Post-Grant Proceedings (IPR, PGR...)

Practices

Since the enactment of the America Invents Act (“AIA”), contested proceedings before the PTO’s Patent Trial and Appeal Board (“PTAB”) have assumed an integral - and often dispositive - role in patent disputes. Today, the possibilities of such PTAB proceedings must be considered in all patent disputes. Lerner David’s post‑grant practice has always been active. In the early 1980s, we succeeded in ex parte reexaminations involving patents on basic laser technology that dominated an entire industry. Later, when inter partes reexamination became available, we quickly developed expertise in those proceedings as well.

Our post‑grant practice expanded almost immediately with the passage of the AIA.  For one major medical device manufacturer, Lerner David filed some of the last inter partes reexaminations just before AIA implementation in September 2012; and then, less than two months later, we filed one of the first inter partes reviews (“IPRs”) to go to hearing.

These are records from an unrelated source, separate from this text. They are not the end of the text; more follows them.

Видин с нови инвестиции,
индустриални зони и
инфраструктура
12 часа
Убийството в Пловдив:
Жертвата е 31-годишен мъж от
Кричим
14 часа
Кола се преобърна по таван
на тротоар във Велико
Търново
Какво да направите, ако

That IPR, where the challenged claims were ultimately found invalid, was drafted in part by flashlight and filed just a week after Super Storm Sandy battered New Jersey.  Since then, Lerner David has been involved in over 60 IPRs on behalf of both Petioners and Patent Owners.  On the Petitioner side, we have successfully represented pharmaceutical and medical device clients, among others, while representing patent owners in the food supplement, battery, and multinational media content delivery service industries in defending against IPRs.  On behalf of Petitioners, our institution rate exceeds the PTAB averages, and we have prevailed in 90% of final written decisions rendered.  On behalf of Patent Owners, through the strategic use of preliminary responses, Lerner David has been able to forestall the institution of, stay federal litigations, and obtain prompt settlements in multiple proceedings.

Lerner David has also represented a major consumer electronic and computer company and a multinational pharmaceutical company in more than a dozen IPRs.  Many of those have also led to favorable settlements, or have been instrumental in obtaining a stay in parallel district court litigations, or both.  One such IPR was filed a year after litigation began and resulted in a settlement within weeks, saving millions of dollars in continued litigation costs.  Lerner David is also one of the few firms to have filed a “derivation proceeding” (which, under the AIA, replaced certain “interferences”) and has prepared several Post‑Grant Review petitions, which can be used to attack the validity of a patent on far more grounds than in an IPR.

Lerner David, with its experience in both patent acquisition and enforcement, possesses a unique skill set tailor made for these new Patent Office proceedings, which are neither litigations nor examination, and cannot be treated merely as either.  Because our ability to assimilate the intricacies of the technology, and our knowledge of the institution and its procedures, Lerner David is well poised to bring and defend post-grant procedures.